Development of a B cell repertoire that reacts with a diverse range of foreign antigens and yet remains self- tolerant is critical for effective immune responses against pathogens and the prevention of autoimmunity. Disruptions in this process can lead to immunodeficiency, autoimmune diseases such as systemic lupus erythematosus (SLE), and B cell malignancy. An understanding of the signals that mediate proper B cell development and function will likely lead to the development of novel therapeutic agents for these disorders. One important component of several B cell signaling pathways, including but not limited to the B cell antigen receptor (BCR) pathway, is PI3 kinase (PI3K). The product of PI3K, PIP3, binds to the PH domains of a number of critical B cell signaling molecules including Akt and Btk, recruiting them to the plasma membrane where they can form signaling complexes, become activated, gain access to substrates, and transduce downstream signals.
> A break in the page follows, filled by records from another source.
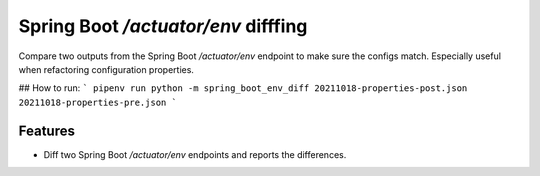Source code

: Spring Boot `/actuator/env` difffing
====================================

|PyPI| |Python Version| |License|

|Read the Docs| |Tests| |Codecov|

|pre-commit| |Black|

.. |PyPI| image:: https://img.shields.io/pypi/v/spring-boot-env-diff.svg
   :target: https://pypi.org/project/spring-boot-env-diff/
   :alt: PyPI
.. |Python Version| image:: https://img.shields.io/pypi/pyversions/spring-boot-env-diff
   :target: https://pypi.org/project/spring-boot-env-diff
   :alt: Python Version
.. |License| image:: https://img.shields.io/pypi/l/spring-boot-env-diff
   :target: https://opensource.org/licenses/MIT
   :alt: License
.. |Read the Docs| image:: https://img.shields.io/readthedocs/spring-boot-env-diff/latest.svg?label=Read%20the%20Docs
   :target: https://spring-boot-env-diff.readthedocs.io/
   :alt: Read the documentation at https://spring-boot-env-diff.readthedocs.io/
.. |Tests| image:: https://github.com/ties/spring-boot-env-diff/workflows/Tests/badge.svg
   :target: https://github.com/ties/spring-boot-env-diff/actions?workflow=Tests
   :alt: Tests
.. |Codecov| image:: https://codecov.io/gh/ties/spring-boot-env-diff/branch/master/graph/badge.svg
   :target: https://codecov.io/gh/ties/spring-boot-env-diff
   :alt: Codecov
.. |pre-commit| image:: https://img.shields.io/badge/pre--commit-enabled-brightgreen?logo=pre-commit&logoColor=white
   :target: https://github.com/pre-commit/pre-commit
   :alt: pre-commit
.. |Black| image:: https://img.shields.io/badge/code%20style-black-000000.svg
   :target: https://github.com/psf/black
   :alt: Black


Compare two outputs from the Spring Boot `/actuator/env` endpoint to make sure the configs match. Especially useful when refactoring configuration properties.

## How to run:
```
pipenv run python -m spring_boot_env_diff 20211018-properties-post.json 20211018-properties-pre.json
```

Features
--------

* Diff two Spring Boot `/actuator/env` endpoints and reports the differences.

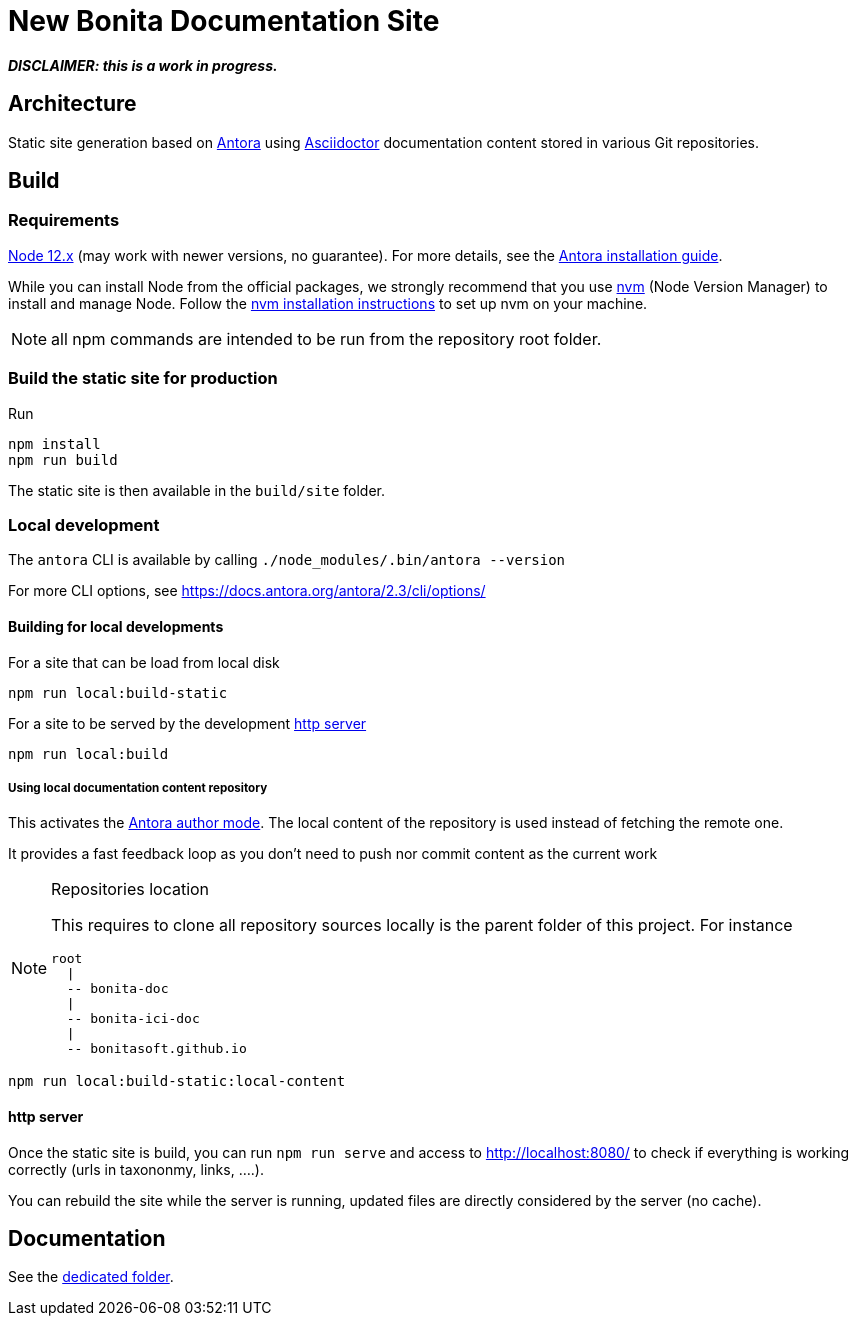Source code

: = New Bonita Documentation Site
// External URIs:
:url-antora: https://antora.org
:url-asciidoctor: https://asciidoctor.org/
:url-node: https://nodejs.org
:url-nvm: https://github.com/creationix/nvm
:url-nvm-install: {url-nvm}#installation


*_DISCLAIMER: this is a work in progress._*


== Architecture

Static site generation based on {url-antora}[Antora] using {url-asciidoctor}:[Asciidoctor] documentation content stored in various Git repositories.


== Build

=== Requirements


{url-node}[Node 12.x] (may work with newer versions, no guarantee). For more details, see the  https://docs.antora.org/antora/2.3/install-and-run-quickstart/[Antora installation guide].

While you can install Node from the official packages, we strongly recommend that you use {url-nvm}[nvm] (Node Version Manager) to install and manage Node.
Follow the {url-nvm-install}[nvm installation instructions] to set up nvm on your machine.

NOTE: all npm commands are intended to be run from the repository root folder.

=== Build the static site for production

Run
```bash
npm install
npm run build
```
The static site is then available in the `build/site` folder.


=== Local development

The `antora` CLI is available by calling `./node_modules/.bin/antora --version`

For more CLI options, see https://docs.antora.org/antora/2.3/cli/options/


==== Building for local developments

For a site that can be load from local disk
```bash
npm run local:build-static
```

For a site to be served by the development <<http server>>
```bash
npm run local:build
```

===== Using local documentation content repository

This activates the https://docs.antora.org/antora/2.3/playbook/author-mode/[Antora author mode]. The local content of the
repository is used instead of fetching the remote one.

It provides a fast feedback loop as you don't need to push nor commit content as the current work

[NOTE]
.Repositories location
====
This requires to clone all repository sources locally is the parent folder of this project.
For instance
```
root
  |
  -- bonita-doc
  |
  -- bonita-ici-doc
  |
  -- bonitasoft.github.io
```
====

```bash
npm run local:build-static:local-content
```



==== http server

Once the static site is build, you can run `npm run serve` and access to http://localhost:8080/ to check if everything is working correctly (urls in taxononmy, links, ....).

You can rebuild the site while the server is running, updated files are directly considered by the server (no cache).


== Documentation

See the xref:./docs/README[dedicated folder].
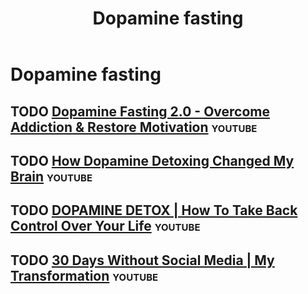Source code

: :PROPERTIES:
:ID:       340377a0-aee8-4300-8094-a2d56498a191
:END:
#+title: Dopamine fasting
* Dopamine fasting
** TODO [[https://www.youtube.com/watch?v=jCWADjUA9iI][Dopamine Fasting 2.0 - Overcome Addiction & Restore Motivation]] :youtube:
** TODO [[https://www.youtube.com/watch?v=bV_NdUZEmnE][How Dopamine Detoxing Changed My Brain]]                      :youtube:
** TODO [[https://www.youtube.com/watch?v=bV_NdUZEmnE][DOPAMINE DETOX | How To Take Back Control Over Your Life]]    :youtube:
** TODO [[https://www.youtube.com/watch?v=fkIygLMFcI8][30 Days Without Social Media | My Transformation]]            :youtube:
PI3K signaling is critical for many aspects of B cell development and activation. The controlled fluctuation of PI3K signaling throughout B cell development in the bone marrow promotes a repertoire enriched in functional but non-autoreactive BCRs by regulating the stages at which Rag proteins are, or are not, expressed. In the periphery, PI3K promotes B cell activation and proliferation, controls the choice between plasma cell differentiation and class switching, and regulates B cell subset distribution. Consistent with its critical role throughout the life of a B cell, PI3K signaling is tightly regulated. The vast majority of research on the negative regulation of PI3K signaling in B cells has focused on two inositol phosphatases, PTEN and SHIP, that act downstream of PI3K to dephosphorylate its product. Much less attention has been paid to upstream regulators of PI3K that modulate its catalytic activity. PIK3IP1, a transmembrane protein that interacts with the p110 catalytic subunit of PI3K, has recently been shown to downregulate the activity of PI3K in several cell types. While its role in B cells is unknown, its expression pattern during B cell development strongly suggests that PIK3IP1 controls at least some PI3K mediated functions in the B lineage, a hypothesis which we will test as follows.
In Aim 1, we will overexpress and knockdown PI3KIP1 in B cell lines, primary splenic B cells, and primary pre-B cells in IL-7 cultures and measure PI3K mediated events such as BCR signaling, the choice between plasma cell differentiation and class switching, and Rag expression.
In Aim 2, we will generate mice with B cell specific deletion of PI3KIP1 and perform similar assays as in Aim 1. We will also measure effects of PI3KIP1 deficiency on B cell development and subset distribution, humoral immune responses, the development of autoantibodies and receptor editing. These results of these studies will provide important information on a novel regulator of PI3K activity and may shed light on new therapeutic approaches for immunodeficiency, autoimmunity, or B cell malignancy.
B cells, which produce antibodies, are critically important components of the immune response to infection. However, they can also be dangerous if they inappropriately target oneself in an autoimmune disease or become malignant. The processes that control the development and activation of B cells are thus tightly regulated. Here, we will test whether a recently described molecule that limits activating signals in other cell types also contributes to the production or function of B cells. These studies may have important implications for our understanding of immunodeficiency, autoimmunity, and B cell malignancy.